Камертоша рассказал, как раньше мы жили. Как попали в этот дом, как девушка вначале тоже цены нам не знала.
— Сестра терпела. Знаешь, нудно, когда на тебе учатся: пиликают и пиликают с утра до ночи. Но сестра терпела. Она даже радовалась. Ведь звезды с неба сразу никто не хватает. Мастерство скрипача приходит со временем. И она терпела. «Скоро, скоро, — говорила она, — я запою во весь голос! — Только у бездарного скрипача струны поют. У таланта поет скрипка! Каждая ее планка! Душа скрипача поет в скрипке. А у этой девушки есть талант. И она далеко пойдет! Скоро, скоро я запою во весь голос!..»
Но Скрипке так и не пришлось запеть во весь голос. У девушки уже неплохо получалось. Ее хвалили. И вдруг — наступила весна, и меньше, меньше она стала играть. Все больше то в парк уходила, то перед зеркалом часами просиживала…
И наступил день — пальцы ее перестали слушаться. Попадают под струны, берут не те ноты. Какими она только словами не ругала Скрипку, словно та во всем виновата. Ведь ленивому больнее всего признаться в своей лени… потом — темный чулан, пыль, ржавчина, мыши… А сейчас… что с ней будет сейчас… Эх, как из-за некоторых людей иногда вещи страдают…
— Да, — вздохнула Бочка. — Я вот тоже — когда меня сделали, на все была годна: и масло, и мед, и ключевую воду перевозить. А меня под керосин, под бензин! Вот и нюхай его, проклятого, всю жизнь. Да, с нами не считаются.
В это время машину стали заводить, и Камертоша с Бочкой притихли. Мотор торопливо чихнул, кашлянул, машина дрогнула и покатила по городу.

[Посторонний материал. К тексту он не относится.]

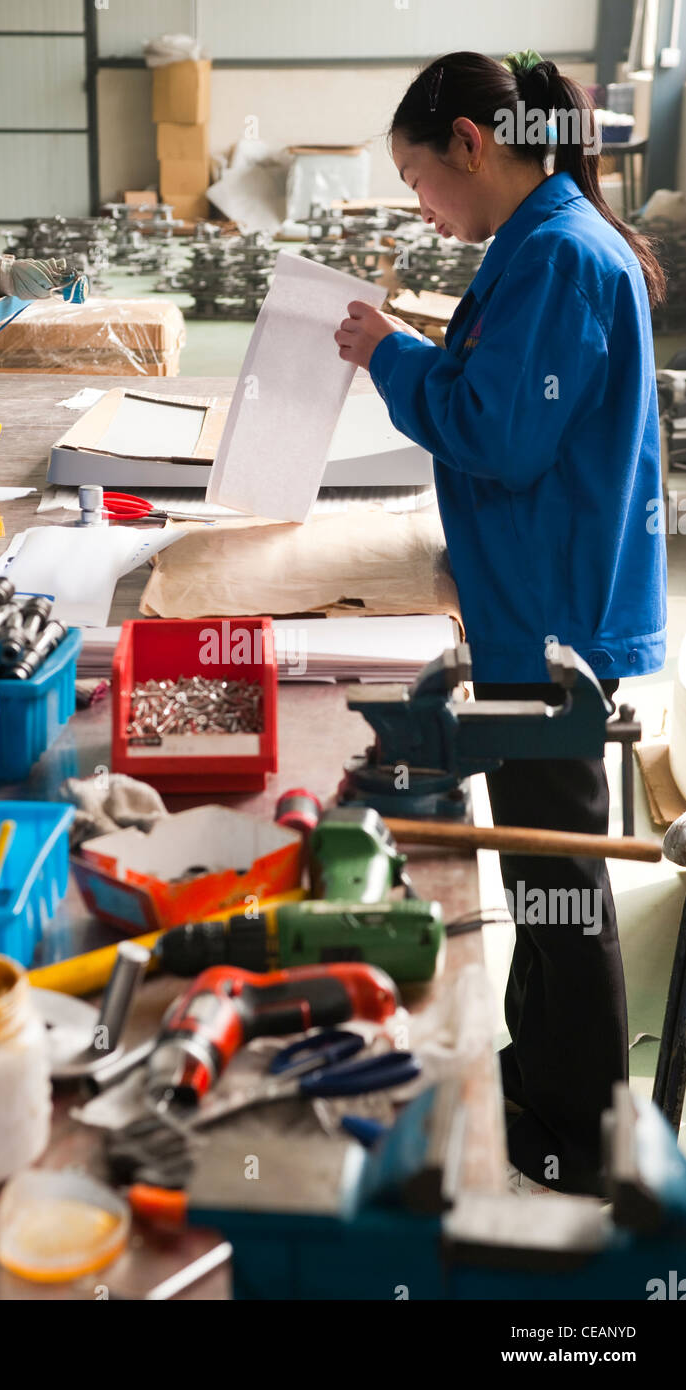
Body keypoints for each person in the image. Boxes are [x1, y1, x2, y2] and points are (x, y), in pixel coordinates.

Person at [335, 50, 667, 1196]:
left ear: (473, 144)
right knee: (538, 872)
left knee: (561, 888)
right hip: (537, 602)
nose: (425, 210)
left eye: (423, 181)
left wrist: (390, 355)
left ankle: (581, 1137)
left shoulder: (560, 258)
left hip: (551, 626)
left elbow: (501, 434)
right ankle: (549, 1069)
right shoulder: (542, 240)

Камертошу на ухабах подбрасывало и, заикаясь от толчков, он спросил:
— А ка-как тебя зовут? Динь-динь!
— Чудак, Камертошка, образованный, а не знаешь. Я всему миру известна, Я — Бочка! Да! Обо мне, брат, басню сочинили. Во как!
— А чем ты прославилась, Бочка? Динь-донь!
— Гоп-гоп! Своей музыкой! Когда меня пустую везут по деревне, особенно на дрогах — все собаки выскакивают из-под ворот и лаем приветствуют. Больно уж нравится им моя музыка. А чем ты теперь думаешь заниматься, Камертошка?
— Эх, Бочка, даже не знаю, что и придумать. Динь-донь!
— Ги-гоп! Эх ты, ученый! А знаешь ты, куда мы едем? В деревню! Там, брат, пустозвонов и лодырей не любят. Это дело собакам отдали. Раз нет при тебе твоей Скрипки, то придется тебе профессию менять, Камертошка.
— Но я же, кроме как ноту давать, ничего не умею.
— Да, тяжелый случай. Подумать надо.
Бочка задумалась. Город остался позади. Камертоша на ухабах все подскакивал:
— Динь-дринь! Ну, скоро ты, Бочка?
— Гуп-гуп! Придумала! — и Бочка подскочила от радости. — Ты железный и я железная. А раз мы оба железные, то вроде бы родственники. Залезай в меня. И как керосин сольют и повезут меня пустую деревней — такой концерт закатим! Не только нашенских — из соседних деревень всех собак с ума посведем. Согласен?
— Еще бы! Все лучше, чем ничего. Но как мне в тебя забраться, Бочка?
— Подумать надо.
И Бочка опять задумалась. Проехали половину дороги. Камертоше невтерпеж.
— Ну, скоро ты. Тень-звень!
— Ги-гуп, гоп-гап! Придумала! Я отвинчу пробку, а ты подпрыгни и ныряй в керосин.
Бочка отвинтила пробку, керосин стал выплескиваться, Камертоша — подпрыгивать. Но, как он ни старался, до отверстия допрыгнуть никак не мог.
И вдруг машина остановилась. Из последних сил Камертоша подпрыгнул вверх… и зацепился в отверстии Бочки развилкой. А над бортом кузова уже показалась чубатая голова и изумленно таращила на него глаза.
Но что ни случается, то все, говорят, к лучшему.
5. Песня Скрипки
Остаток лета, осень и зиму Наташа, дочь Павла Андреевича, ходила на дачу к высокому старику с седыми строгими бровями и мягким сердцем — учителю музыки Дмитрию Ивановичу.
Наташа была счастлива. Я также была счастлива. Я тонко чувствовала любовь девочки и отвечала ей такой же любовью. Я терпеливо сносила неумелые движения смычка, неловкие прикосновения маленьких пальчиков.
Я верила и ждала. Ждала, когда пальчики станут ловкими, быстрыми, умными, когда они заставят меня запеть полным, почти человеческим голосом.
— Скоро, скоро я запою свои песни, — говорила я Камертоше.